No Cayman pension fund has lost money over any period of 5+ years. Some may lose for one year if the markets drop (some did in 2022, for example), but over a period of time (and your pension is for the long term) all make solid returns.
what are the plans for senior citizens that no longer have a pension?
Nothing! Remember where you are and who’s running the country. Welfare country now and all of us have to pay for it that actually contributes to this country.
Good news everybody. My pension is valued at over 1.5 MILLION and yet I can only access a thousand a month.
The pension accompany shills will be claiming that my pension was merely a “last resort meant to top up other retirement funds” whilst taking their yearly percentages for doing jack shit.
Based on last year’s DLP guidance at https://www.gov.ky/publication-detail/guidance-note, a 65-year-old with a pension valued at 1.5 million could withdraw 76650 for the year. The $14125 (now $15000) this is talking about seems to be if the percentage withdrawal allowed would otherwise be lower.
The bigger issue here is that someone relying on that exception is going to run out of money during their lifetime. People just can’t save enough money to fund their retirement.
Aaah..this makes total sense. Broadly one can withdraw around 4-5% at retirement, increasing as you age. The $15k is, as you said, an exception, and also means people will deplete their funds
Thank you.
Party at The Pines tonight bobo!
The good news is that you will have another 100 years of pension payments. Oh – no actually you wont, because once they have finished charging administration fees every year and making woefully bad investments, the funds will run out way before that. Meantime you could take the funds out and get 5% on them in a simple term deposit – $75K or 5 times what these vultures will give you, or over $60K in an annuity for life – but hey, you are not to be trusted with your own money. Actually its not your money anyway – its not there to feed you and pay your medical bills, its to subsidize our local pension providers. And the politicians do nothing – they have their own tax payer funded pensions.
Which term deposit with which bank is paying 5%?
probably some crypto bank.
Money Market accounts everywhere are just a tad under. Just look and get informed. Don’t depend on others, have some self-responsibility.
You can get over 10% with a ‘bond’ Fidelity/RF Group is advertising to their pension group.
Dig deeper. It’s a Debenture (no guarantee of principal repayment) & not
Liquid.

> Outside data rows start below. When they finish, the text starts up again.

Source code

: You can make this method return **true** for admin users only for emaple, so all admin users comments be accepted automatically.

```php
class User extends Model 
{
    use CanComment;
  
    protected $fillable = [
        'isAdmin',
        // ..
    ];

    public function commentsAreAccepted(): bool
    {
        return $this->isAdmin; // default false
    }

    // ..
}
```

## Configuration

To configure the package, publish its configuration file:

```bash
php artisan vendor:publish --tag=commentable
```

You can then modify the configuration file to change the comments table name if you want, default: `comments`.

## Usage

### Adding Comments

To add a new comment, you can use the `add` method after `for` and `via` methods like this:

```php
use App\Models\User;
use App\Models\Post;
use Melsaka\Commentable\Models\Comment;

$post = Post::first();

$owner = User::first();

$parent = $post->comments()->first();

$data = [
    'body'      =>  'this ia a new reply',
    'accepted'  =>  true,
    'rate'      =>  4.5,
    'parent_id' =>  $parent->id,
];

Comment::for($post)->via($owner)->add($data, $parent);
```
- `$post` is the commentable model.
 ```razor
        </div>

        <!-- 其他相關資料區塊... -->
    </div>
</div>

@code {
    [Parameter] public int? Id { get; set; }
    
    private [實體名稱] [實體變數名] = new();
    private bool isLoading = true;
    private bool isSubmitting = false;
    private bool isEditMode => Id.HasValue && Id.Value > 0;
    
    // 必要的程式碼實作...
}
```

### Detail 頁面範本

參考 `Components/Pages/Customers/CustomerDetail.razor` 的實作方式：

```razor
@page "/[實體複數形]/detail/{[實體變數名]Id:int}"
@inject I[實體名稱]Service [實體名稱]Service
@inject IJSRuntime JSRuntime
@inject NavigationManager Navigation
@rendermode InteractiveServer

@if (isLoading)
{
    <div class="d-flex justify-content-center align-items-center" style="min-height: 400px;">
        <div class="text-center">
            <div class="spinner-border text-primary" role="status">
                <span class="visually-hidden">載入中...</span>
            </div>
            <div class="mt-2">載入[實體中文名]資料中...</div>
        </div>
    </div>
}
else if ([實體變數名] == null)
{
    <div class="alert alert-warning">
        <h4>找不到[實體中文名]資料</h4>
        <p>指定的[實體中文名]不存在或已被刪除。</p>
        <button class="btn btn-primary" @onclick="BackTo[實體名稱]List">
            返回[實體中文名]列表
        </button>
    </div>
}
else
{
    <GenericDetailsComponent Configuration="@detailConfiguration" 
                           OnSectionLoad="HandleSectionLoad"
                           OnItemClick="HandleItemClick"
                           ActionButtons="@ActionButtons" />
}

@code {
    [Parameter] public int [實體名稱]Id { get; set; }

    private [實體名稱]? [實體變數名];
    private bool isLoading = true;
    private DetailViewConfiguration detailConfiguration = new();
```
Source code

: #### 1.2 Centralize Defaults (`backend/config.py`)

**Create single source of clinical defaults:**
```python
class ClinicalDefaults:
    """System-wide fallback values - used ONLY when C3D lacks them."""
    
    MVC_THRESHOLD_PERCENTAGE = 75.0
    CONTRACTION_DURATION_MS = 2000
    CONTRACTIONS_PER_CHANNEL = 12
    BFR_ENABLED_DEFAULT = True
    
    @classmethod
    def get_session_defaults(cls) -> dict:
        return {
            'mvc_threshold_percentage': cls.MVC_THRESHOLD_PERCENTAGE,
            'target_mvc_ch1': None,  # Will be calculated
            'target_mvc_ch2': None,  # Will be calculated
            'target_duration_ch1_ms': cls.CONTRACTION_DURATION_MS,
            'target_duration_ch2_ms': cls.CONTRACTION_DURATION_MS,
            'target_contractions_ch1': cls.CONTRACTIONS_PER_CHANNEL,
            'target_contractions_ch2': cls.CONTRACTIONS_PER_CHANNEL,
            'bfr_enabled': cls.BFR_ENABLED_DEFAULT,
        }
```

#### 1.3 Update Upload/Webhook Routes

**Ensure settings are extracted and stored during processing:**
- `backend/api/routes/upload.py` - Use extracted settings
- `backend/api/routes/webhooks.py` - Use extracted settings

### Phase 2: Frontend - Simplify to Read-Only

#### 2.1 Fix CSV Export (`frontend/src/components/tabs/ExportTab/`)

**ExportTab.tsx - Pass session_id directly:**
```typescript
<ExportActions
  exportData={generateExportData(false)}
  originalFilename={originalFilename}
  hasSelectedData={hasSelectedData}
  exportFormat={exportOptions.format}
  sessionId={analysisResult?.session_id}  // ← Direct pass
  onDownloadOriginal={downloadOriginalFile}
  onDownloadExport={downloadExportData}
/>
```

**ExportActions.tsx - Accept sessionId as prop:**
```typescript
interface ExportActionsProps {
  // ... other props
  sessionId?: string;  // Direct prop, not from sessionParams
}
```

Must be held 30+ months before you can cash it in. Beware high rates if you can’t also take high risks.
The government should not be controlling private pensions period.
Exactly, it has nothing to do with them morons who have given themselves increases for years! Which one of them contributed to our private pensions to dictate and have any control.
Absolutely!
This should be challenged in the courts, but the government know pensioners can’t afford legal representation.
Adding a few more sardines and crackers on the table.
$1,250 per month. my goodness, those retirees must be besides themselves on where to spend all that money.
A few loaves of bread, a few gallons of milk, a bag of rice, a bit of fruit, fill up the car with gas, and you might have $12.37 left over.
Can’t tell if this story is from The Onion or not, or possibly a late April 1st press release. Utter clowns.
Here in the Caymans it’s known as De Hunion
I think you might be looking for “The Jamaicas”.